-------- TEXT --------

Hi every one,  I have this error when using SqlSer...
# ask-community
s
Hi every one,  I have this error when using SqlServerExecute `ImportError: Using
prefect.tasks.sql_server
requires Prefect to be installed with the "sql_server" extra`. I am using, docker for storage using a docker file as explained here. My code looks like this
Copy code
from prefect.tasks.sql_server import SqlServerExecute

STORAGE = Docker(registry_url="<http://xxx.azurecr.io|xxx.azurecr.io>",
         image_name="prefect/test",
         dockerfile="Dockerfile",
         python_dependencies=["pyodbc"])

SQL = SqlServerExecute(db_name="myDb",
            user="user",
            host="<tcp:xxx.database.windows.net>",
            port=1433,
            driver="ODBC Driver 17 for SQL Server")

QUERY = """
  CREATE TABLE [dbo].[myTable] (
    [id] VARCHAR(22) COLLATE Latin1_General_100_BIN2 NOT NULL,
    [FirstName] VARCHAR(222) NULL,
    [LastName] VARCHAR(222) NULL
  )
"""

@task
def create_table():
  logger = prefect.context.get('logger')
  <http://logger.info|logger.info>("Create table in DW for loading the results")
  SQL.run(query=QUERY, password='myPass')

with Flow("candidates-flow", storage=STORAGE, run_config=RUN_CONFIG, executor=EXECUTOR) as flow:
  create_table()
Can someone help? I do not understand the error. Many thanks already 🙏
I forgot to mention the direct cause of the error is
ModuleNotFoundError: No module named 'pyodbc'
, which I do not really understand since I am already adding pyodbc in python_dependencies and the dockerfile already customised to used this. Looks like pyodbc is not get intsalled 😕
k
Hi @Salohy, I am not seeing the RUN_CONFIG here. Could you show me what your RUN_CONFIG looks like?
s
my RUN_CONFIG is kubernetes RUN_CONFIG = KubernetesRun()
HI @Kevin Kho 🙂
and the executor is a dask EXECUTOR = DaskExecutor(address=“tcp://my-ip:8786”) …
k
I think the issue here might be that KubernetesRun is not pulling the image that you defined, which is why it doesn’t have
pyodbc
. Can you try passing it in?
🆗 1
s
I have the same error after passing the image to KubernetesRun
k
How did you pass it?
s
RUN_CONFIG = KubernetesRun(image=“image:latest”), right?

-------- RECORDS --------

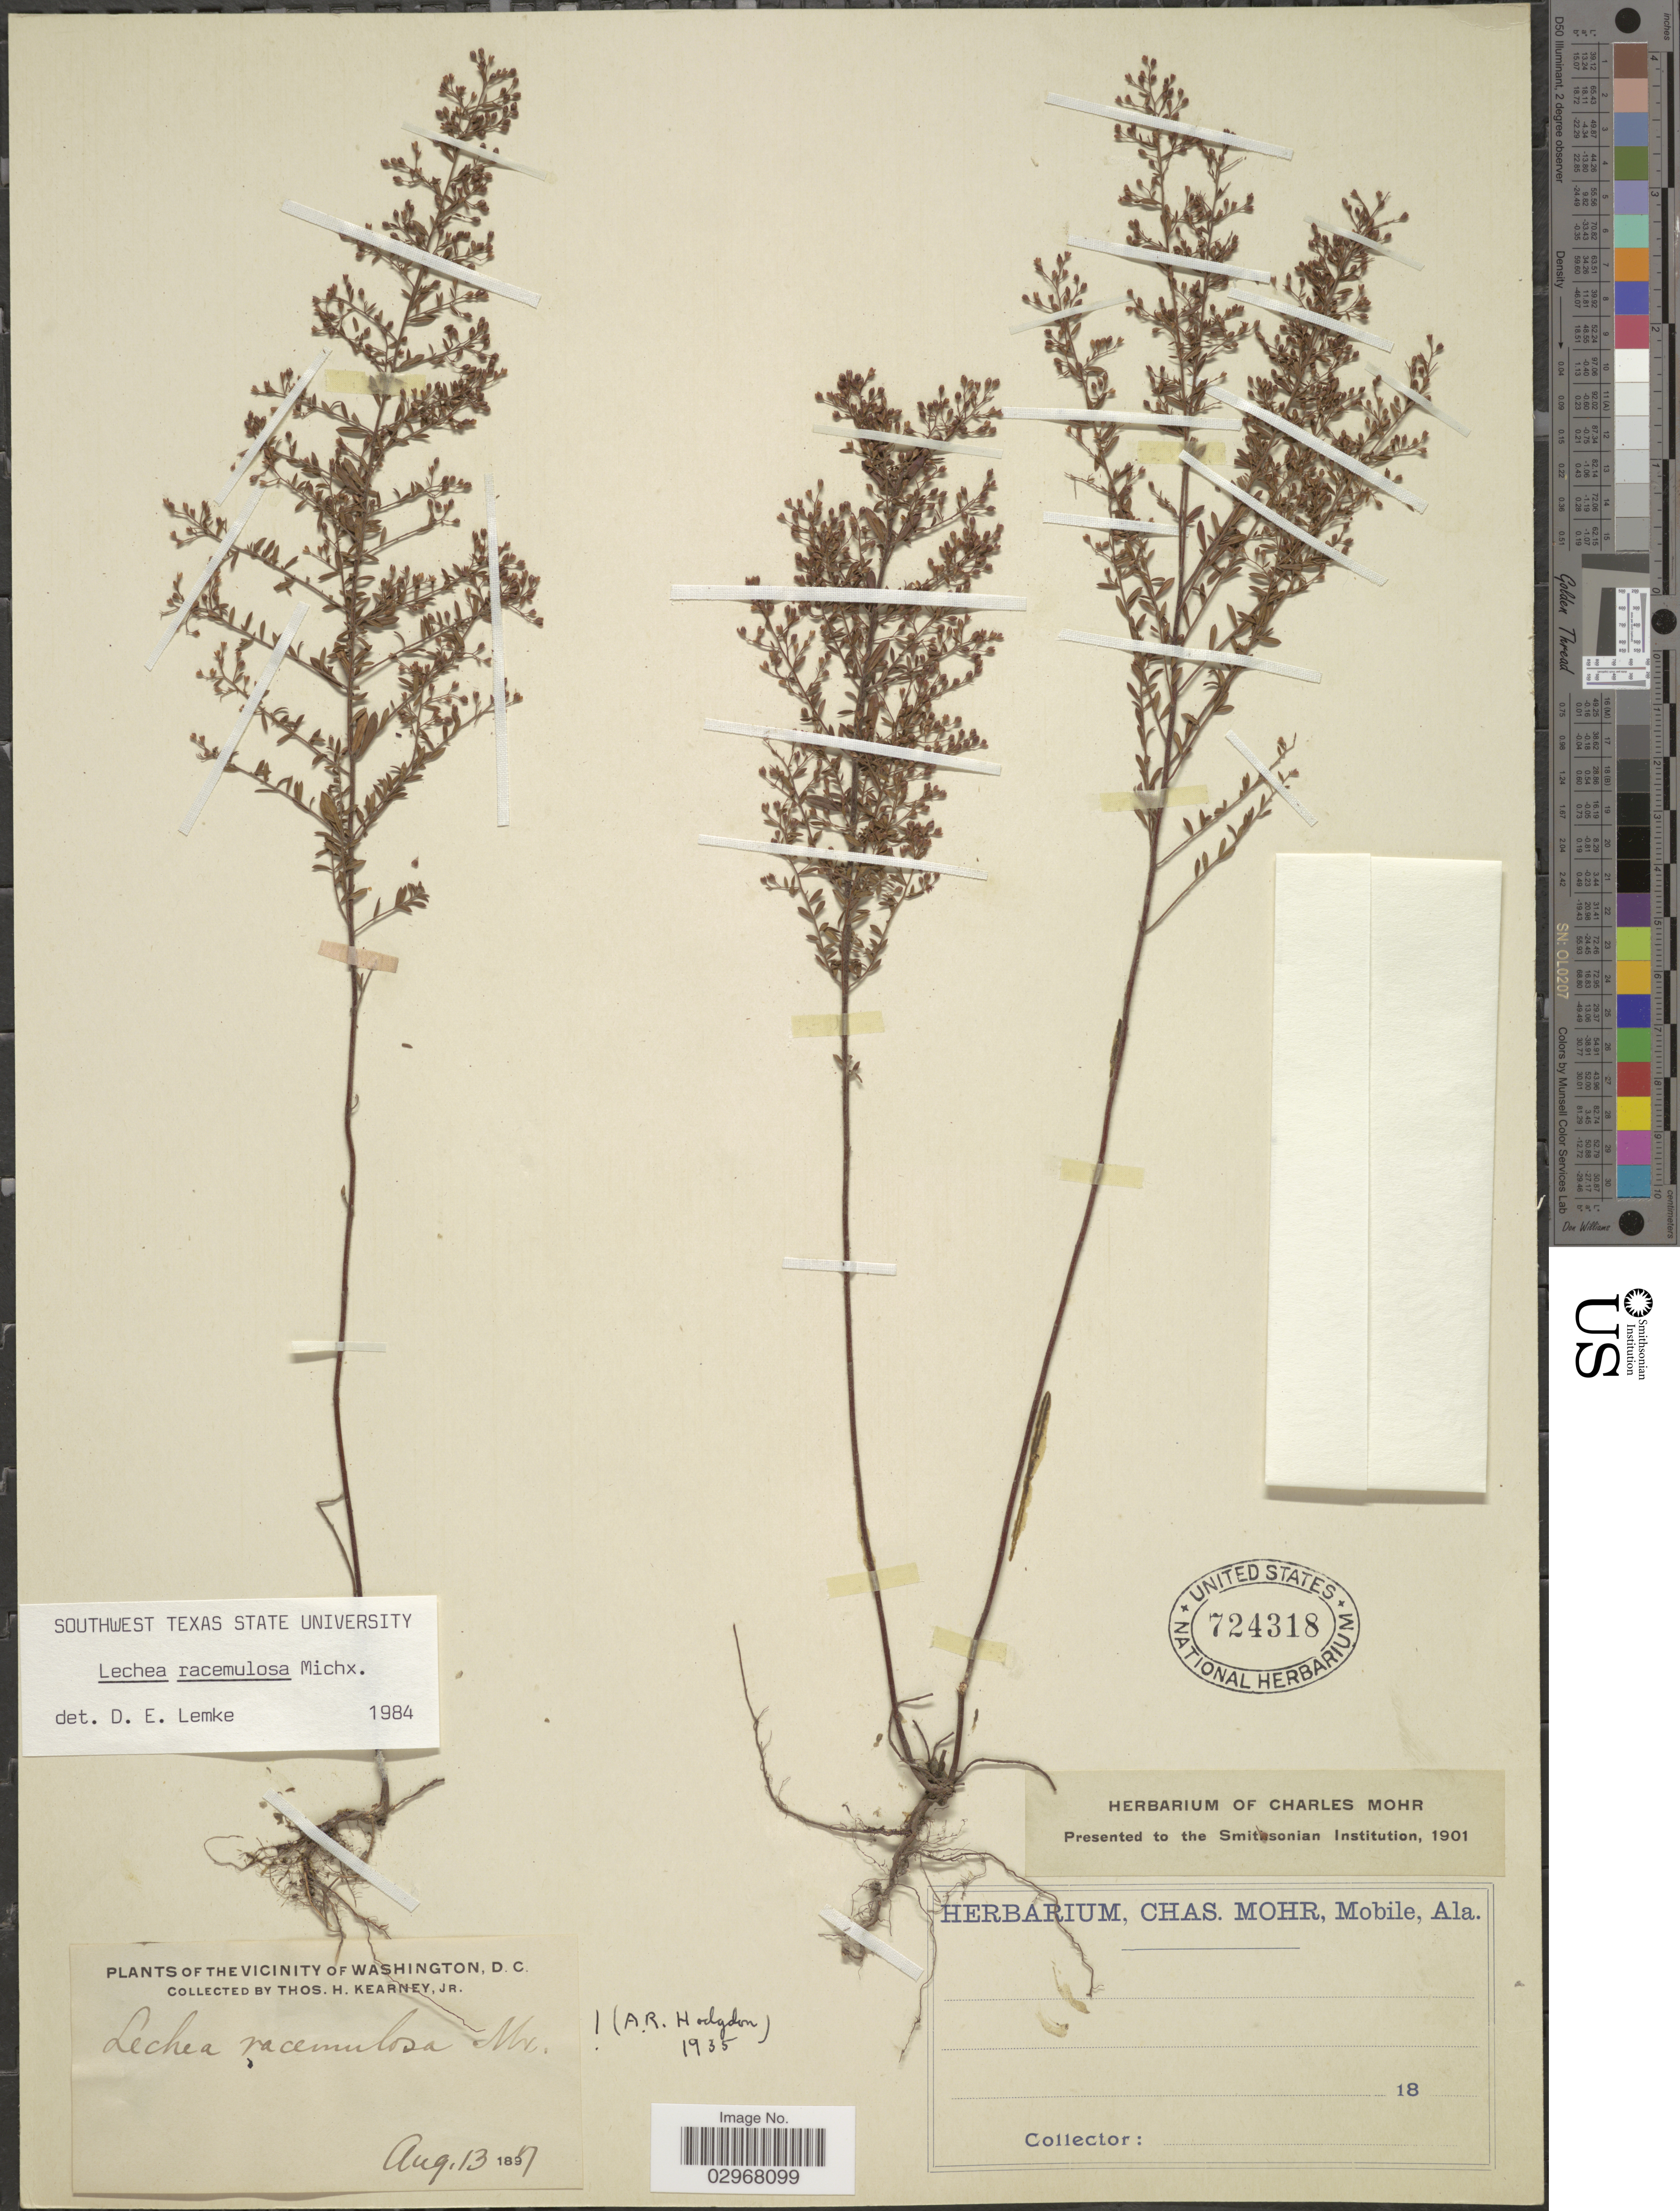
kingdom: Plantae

--------
-------- RECORDS --------

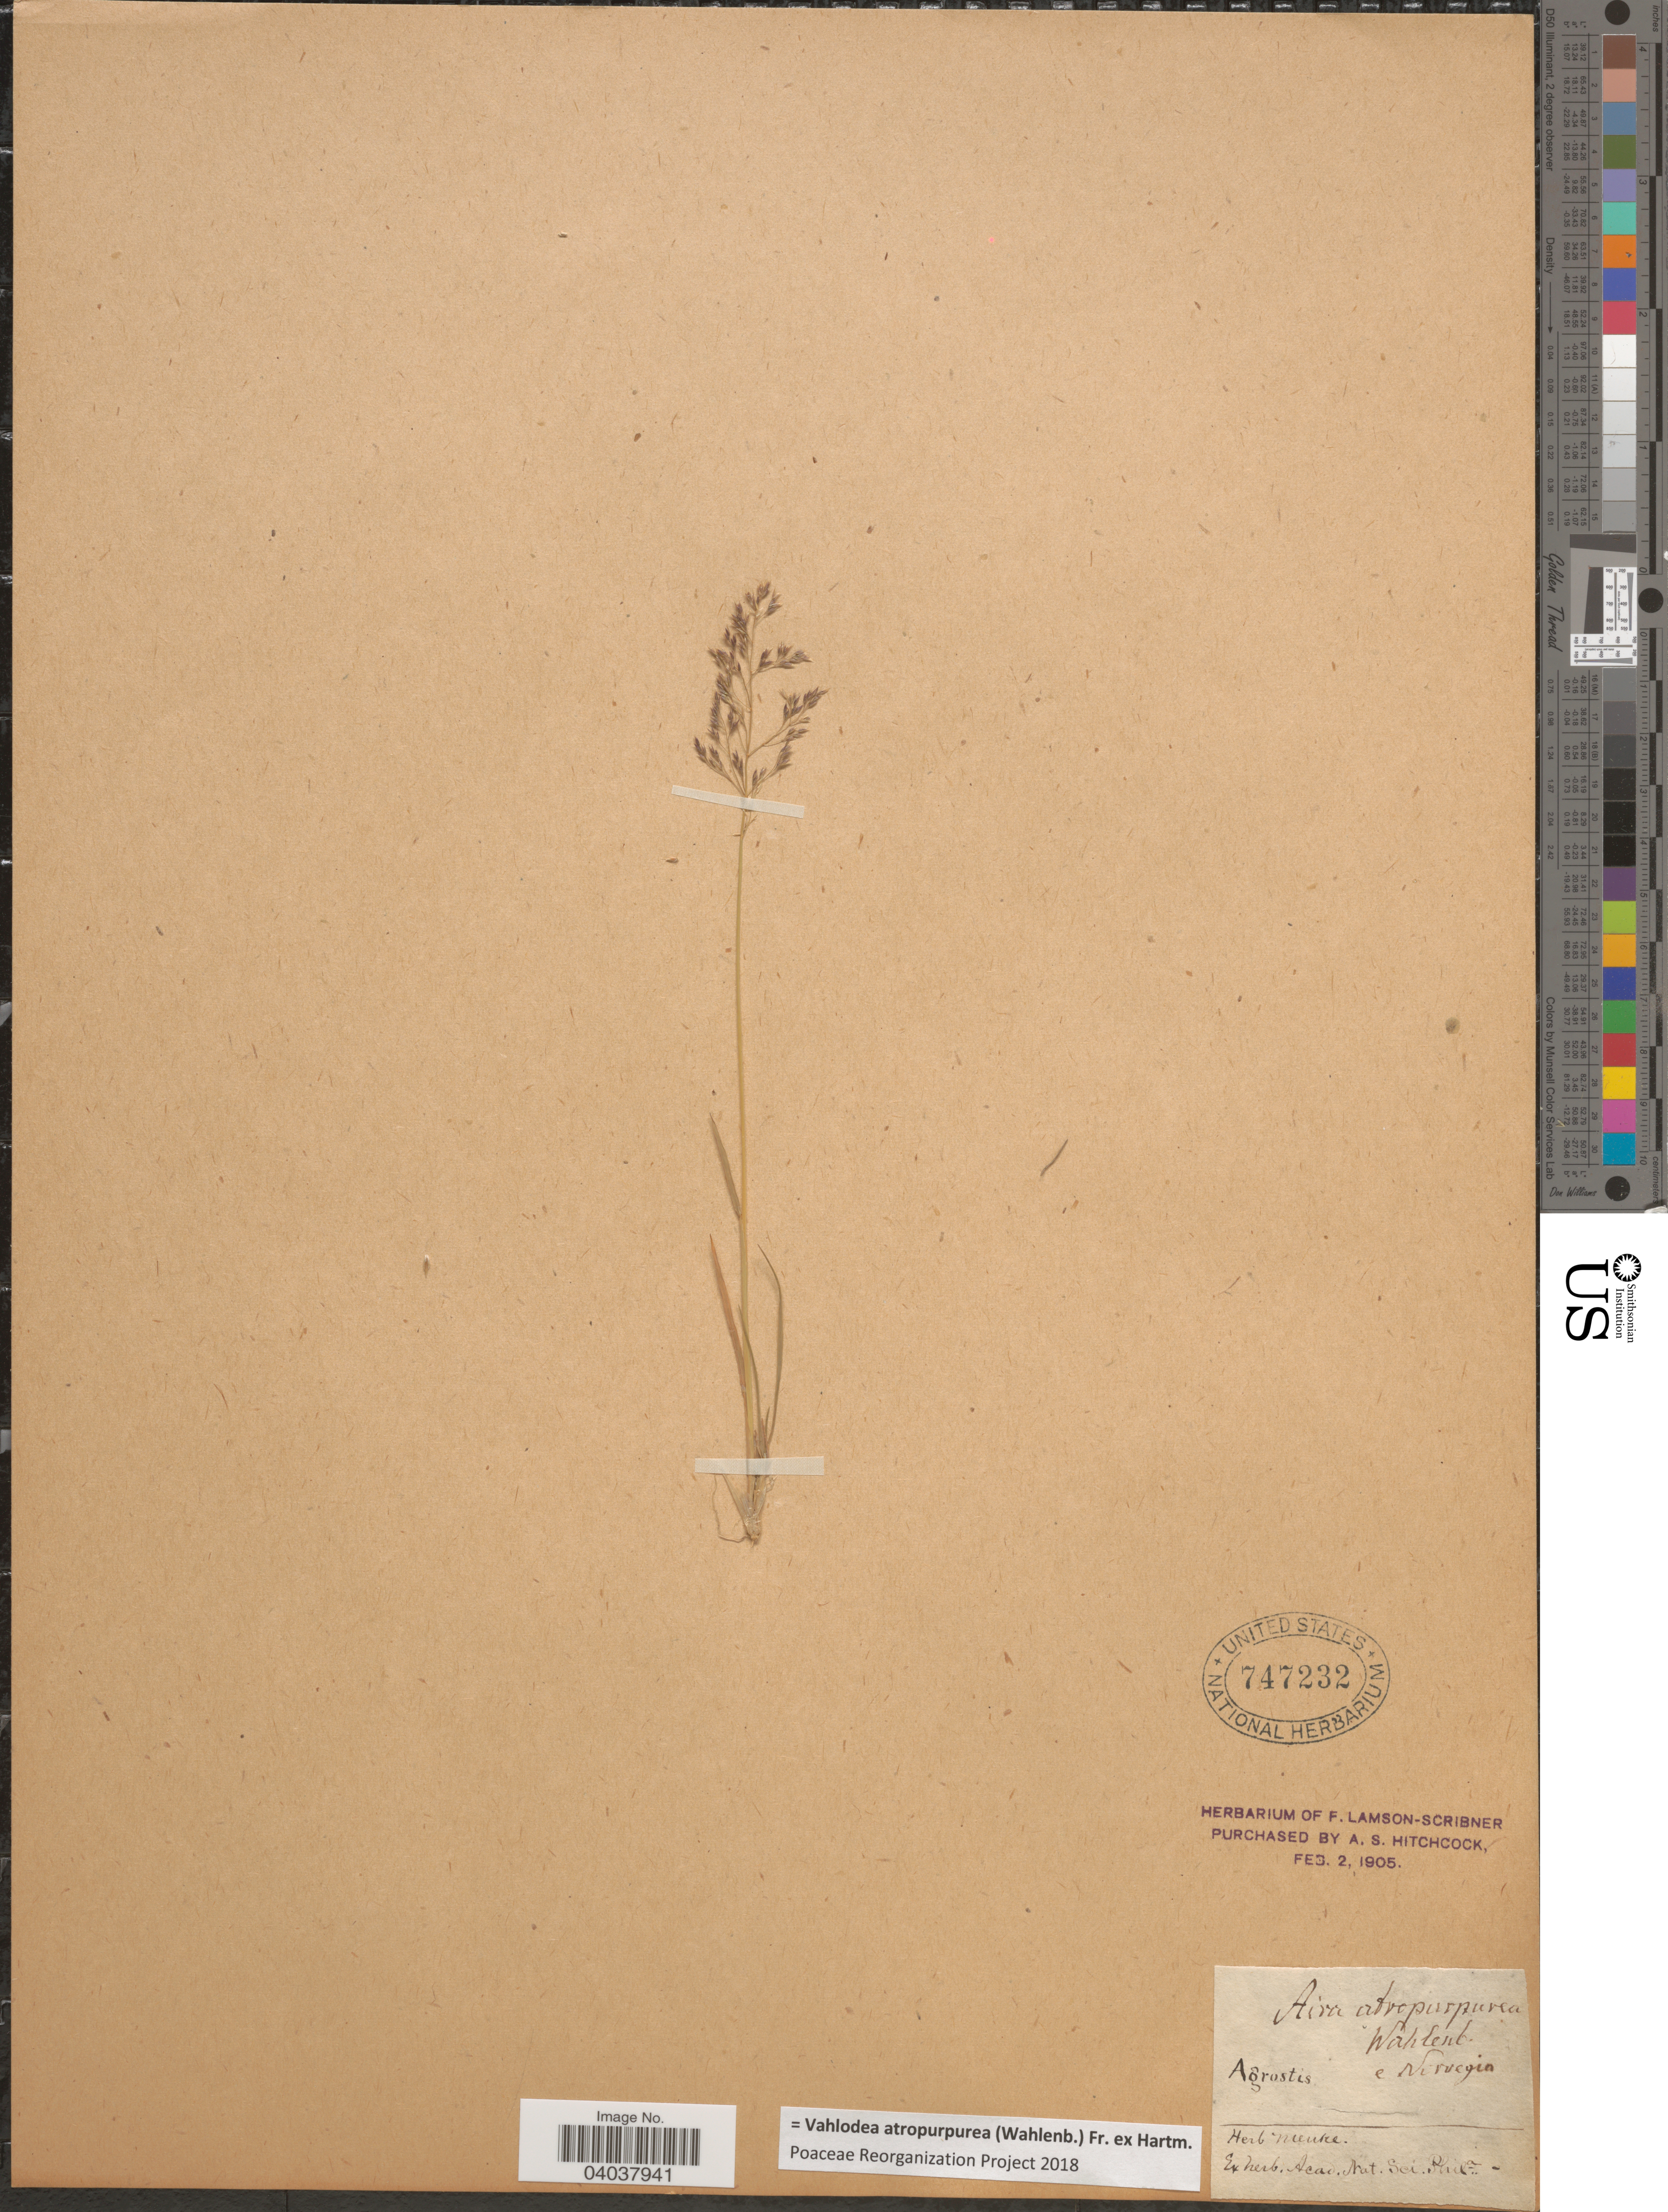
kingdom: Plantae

--------

Continue the forum thread about the missing pyodbc module in a Prefect flow, picking up after its final message.

k
I think what’s happening is that image is not updating because Kubernetes image pull policy is
IfNotPresent
by default so it doesn’t update the image because it sees one locally with that name. You want to change this to
Always
. This PR may help you: https://github.com/PrefectHQ/prefect/pull/4445/files
👀 1
s
Unfortunately, I still have the same error. I even changed the name of the image but I still have
ModuleNotFoundError: No module named 'pyodbc'
k
Can you check the logs of the agent and see if it’s pulling the right image?
✔️ 1
s
This is the logs of the agent
Copy code
[2021-05-11 15:15:06,631] INFO - agent | Found 1 flow run(s) to submit for execution.
INFO:agent:Found 1 flow run(s) to submit for execution.
INFO:agent:Deploying flow run 79c0af83-ffd1-4b09-ae26-e34f8a0ebd88
[2021-05-11 15:15:06,819] INFO - agent | Deploying flow run 79c0af83-ffd1-4b09-ae26-e34f8a0ebd88
And When I describe the pod of the job I get 
Copy code
Type  Reason   Age  From        Message
 ----  ------   ---- ----        -------
 Normal Scheduled 18s  default-scheduler Successfully assigned default/prefect-job-15fad83d-54hg7 to aks-agentpool-47953602-vmss000000
 Normal Pulling  17s  kubelet      Pulling image "<http://xxx.azurecr.io/prefect/kn-candidate:latest|xxx.azurecr.io/prefect/kn-candidate:latest>"
 Normal Pulled   16s  kubelet      Successfully pulled image "<http://dexter.azurecr.io/prefect/kn-candidate:latest|dexter.azurecr.io/prefect/kn-candidate:latest>" in 1.002010051s
 Normal Created  16s  kubelet      Created container flow
 Normal Started  16s  kubelet      Started container flow
k
And then the flow run gives the import error?
s
yes, then the job is passed to the dask scheduler and the workers output 
Copy code
Traceback (most recent call last):
 File "/opt/conda/lib/python3.8/site-packages/distributed/worker.py", line 2632, in _maybe_deserialize_task
  function, args, kwargs = _deserialize(*ts.runspec)
 File "/opt/conda/lib/python3.8/site-packages/distributed/worker.py", line 3488, in _deserialize
  kwargs = pickle.loads(kwargs)
 File "/opt/conda/lib/python3.8/site-packages/distributed/protocol/pickle.py", line 75, in loads
  return pickle.loads(x)
 File "/opt/conda/lib/python3.8/site-packages/cloudpickle/cloudpickle.py", line 562, in subimport
  __import__(name)
ModuleNotFoundError: No module named 'pyodbc'
The logs in prefect cloud has the same output
k
I see. I think the workers are not getting pyodbc. Can you try a LocalDaskExecutor/LocalExecutor first? If that works, then I think our problem is installing pyodbc on Dask workers
s
does it mean that we need to install all extra packages in dask workers?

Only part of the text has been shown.